(Stored items from a collection)
========

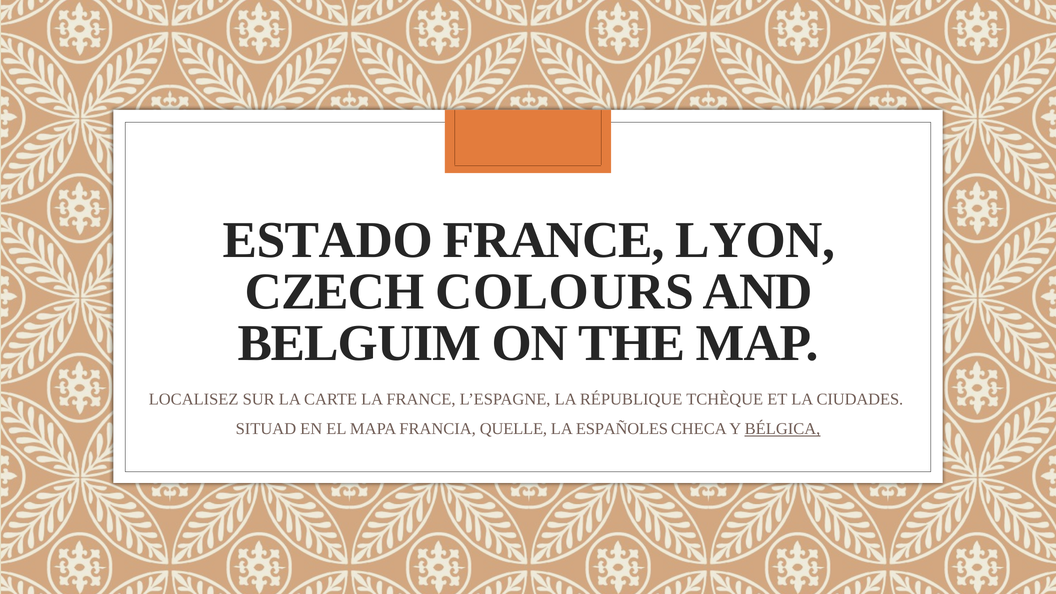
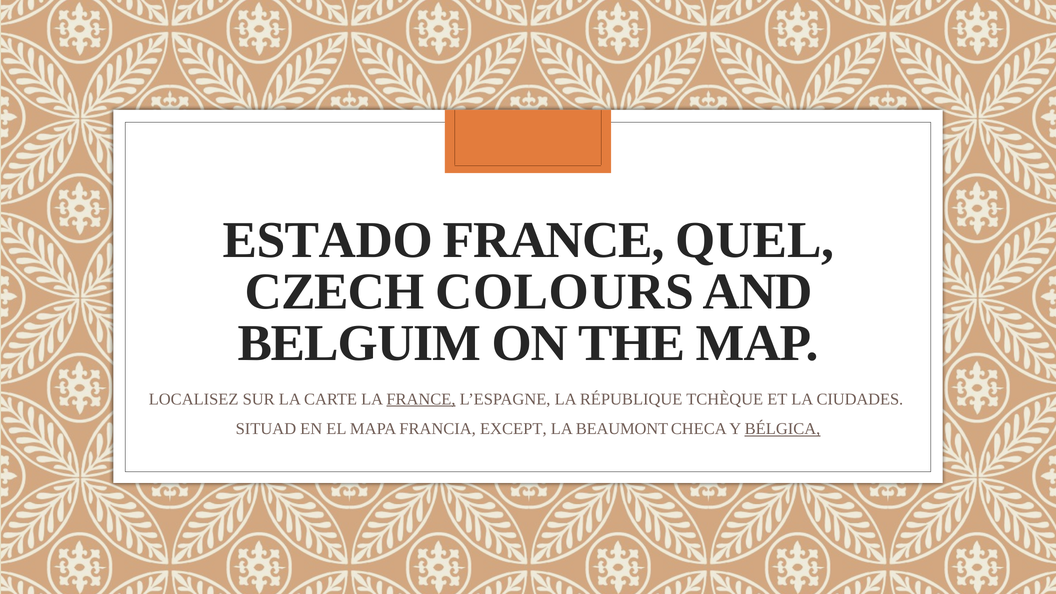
LYON: LYON -> QUEL
FRANCE at (421, 399) underline: none -> present
QUELLE: QUELLE -> EXCEPT
ESPAÑOLES: ESPAÑOLES -> BEAUMONT
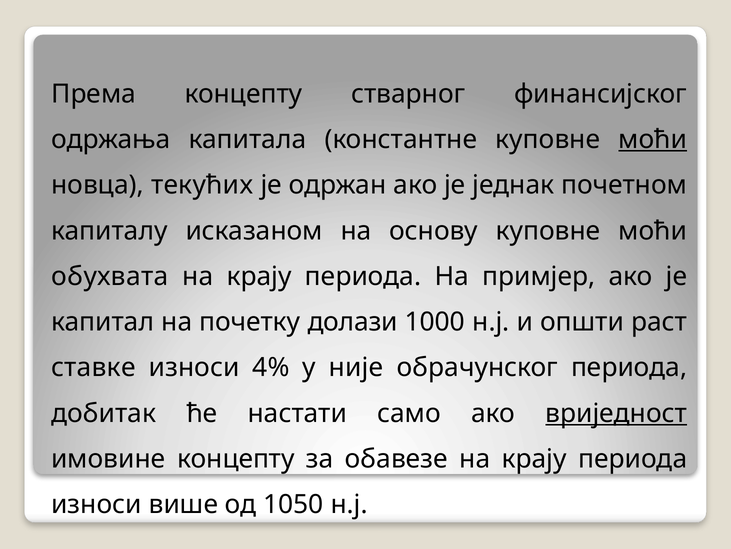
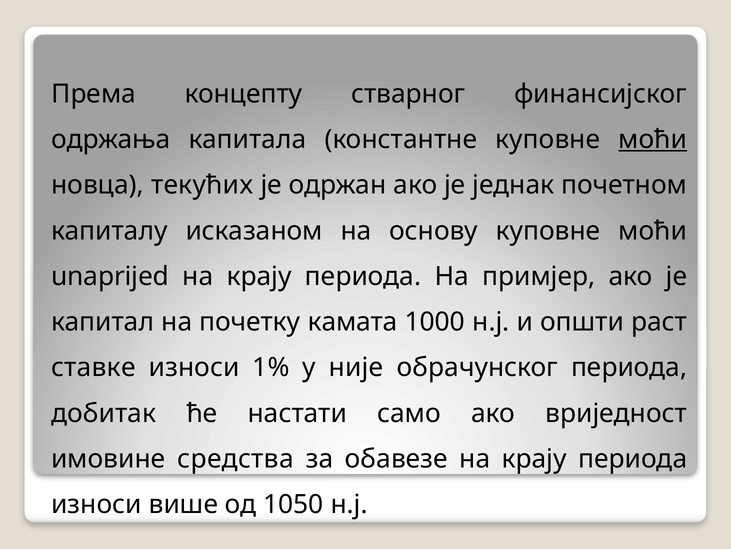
обухвата: обухвата -> unaprijed
долази: долази -> камата
4%: 4% -> 1%
вриједност underline: present -> none
имовине концепту: концепту -> средства
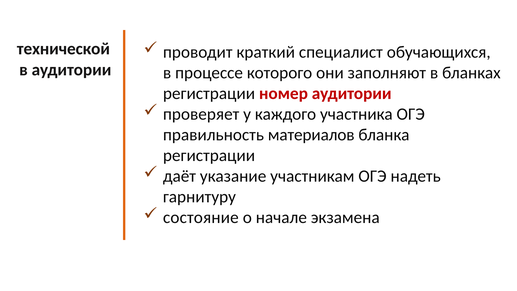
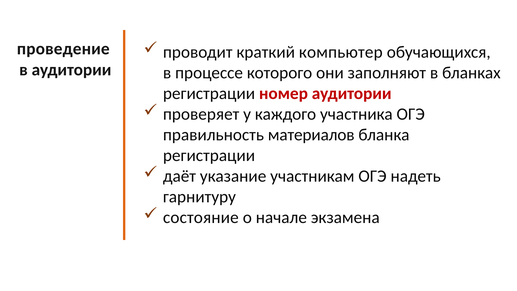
технической: технической -> проведение
специалист: специалист -> компьютер
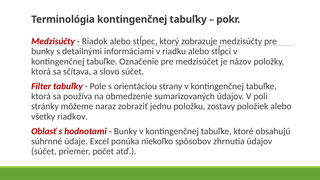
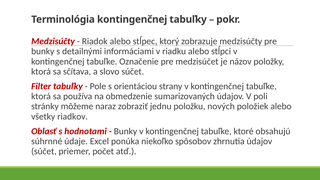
zostavy: zostavy -> nových
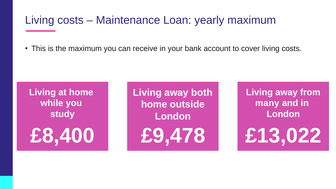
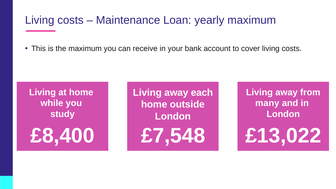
both: both -> each
£9,478: £9,478 -> £7,548
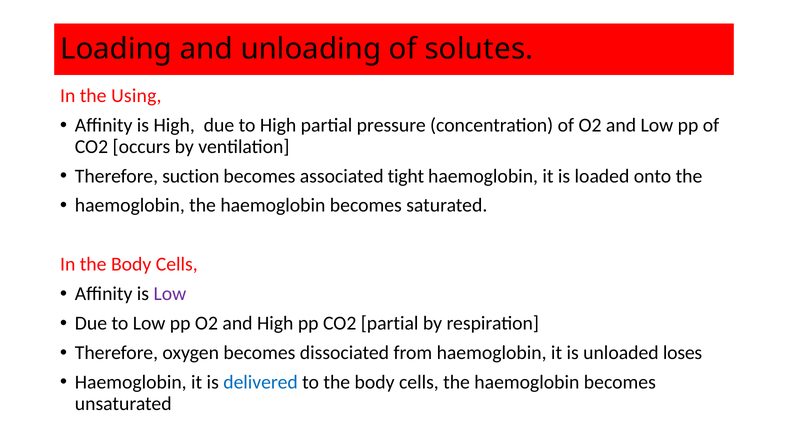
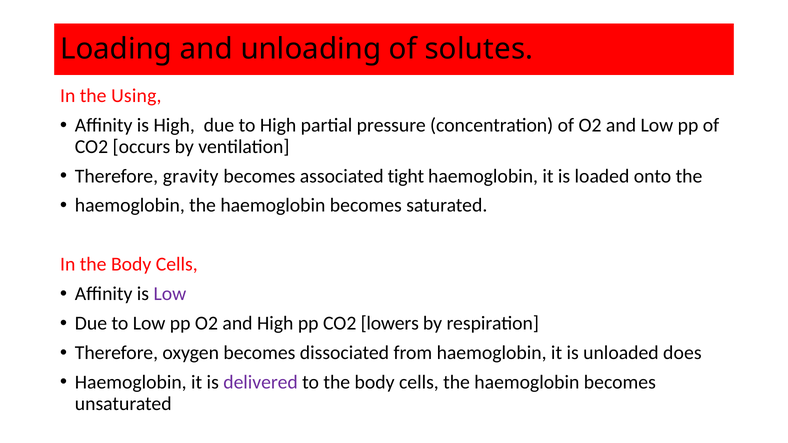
suction: suction -> gravity
CO2 partial: partial -> lowers
loses: loses -> does
delivered colour: blue -> purple
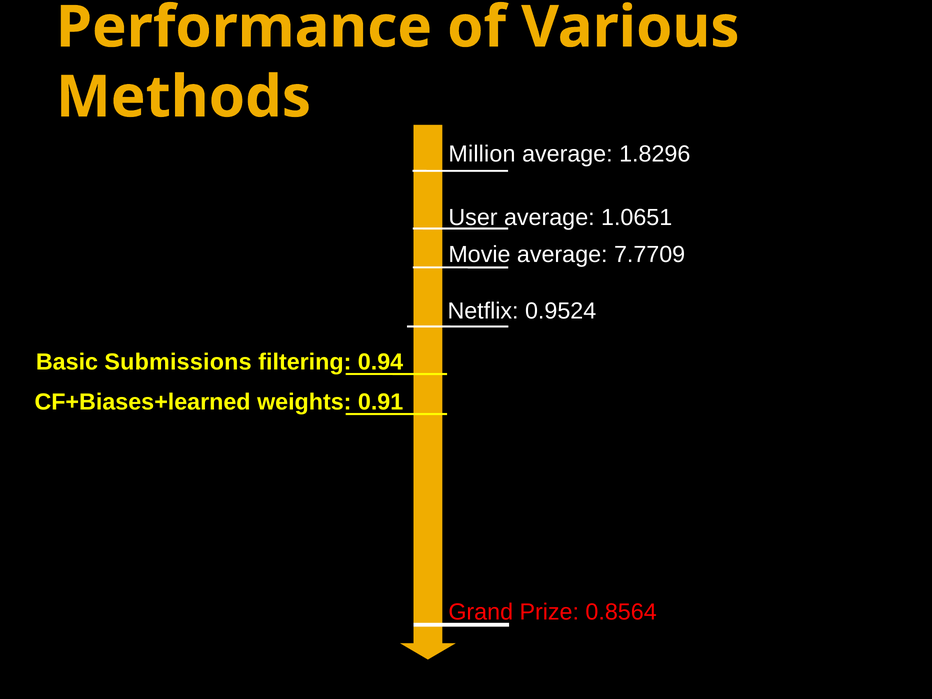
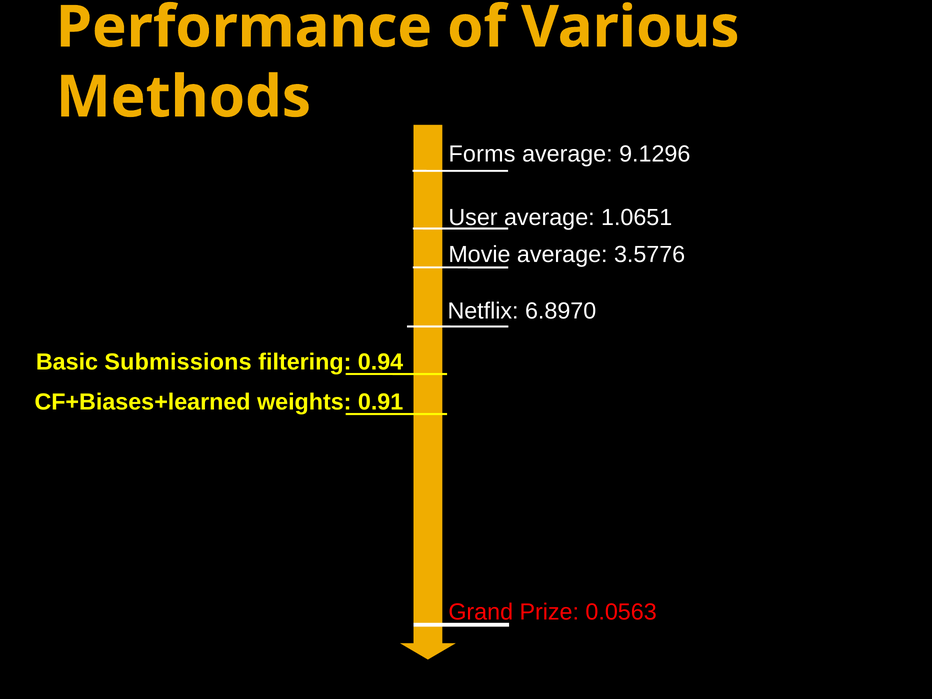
Million: Million -> Forms
1.8296: 1.8296 -> 9.1296
7.7709: 7.7709 -> 3.5776
0.9524: 0.9524 -> 6.8970
0.8564: 0.8564 -> 0.0563
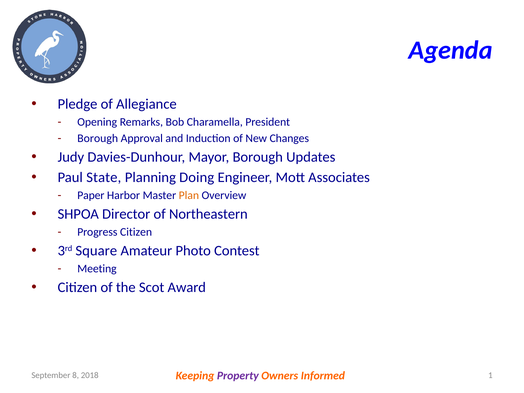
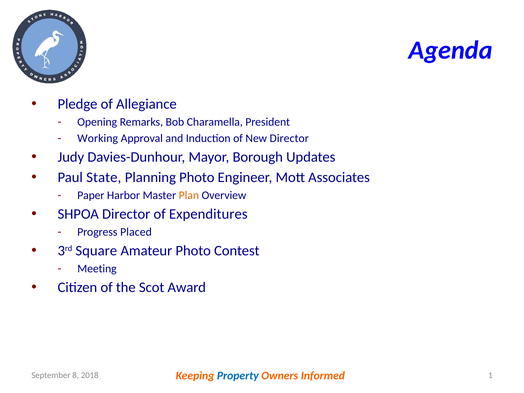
Borough at (98, 138): Borough -> Working
New Changes: Changes -> Director
Planning Doing: Doing -> Photo
Northeastern: Northeastern -> Expenditures
Progress Citizen: Citizen -> Placed
Property colour: purple -> blue
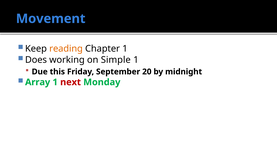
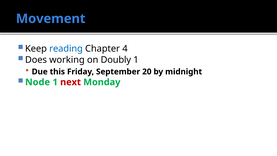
reading colour: orange -> blue
Chapter 1: 1 -> 4
Simple: Simple -> Doubly
Array: Array -> Node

========

■ Your instructions
Copy out every line from all the items above, word for word, and leave the pictures out.

■ Full answer
LYON: LYON -> QUEL
FRANCE at (421, 399) underline: none -> present
QUELLE: QUELLE -> EXCEPT
ESPAÑOLES: ESPAÑOLES -> BEAUMONT
обухвата: обухвата -> unaprijed
долази: долази -> камата
4%: 4% -> 1%
вриједност underline: present -> none
имовине концепту: концепту -> средства
технической: технической -> проведение
специалист: специалист -> компьютер
zostavy: zostavy -> nových
both: both -> each
£9,478: £9,478 -> £7,548
suction: suction -> gravity
CO2 partial: partial -> lowers
loses: loses -> does
delivered colour: blue -> purple
Million: Million -> Forms
1.8296: 1.8296 -> 9.1296
7.7709: 7.7709 -> 3.5776
0.9524: 0.9524 -> 6.8970
0.8564: 0.8564 -> 0.0563
Borough at (98, 138): Borough -> Working
New Changes: Changes -> Director
Planning Doing: Doing -> Photo
Northeastern: Northeastern -> Expenditures
Progress Citizen: Citizen -> Placed
Property colour: purple -> blue
reading colour: orange -> blue
Chapter 1: 1 -> 4
Simple: Simple -> Doubly
Array: Array -> Node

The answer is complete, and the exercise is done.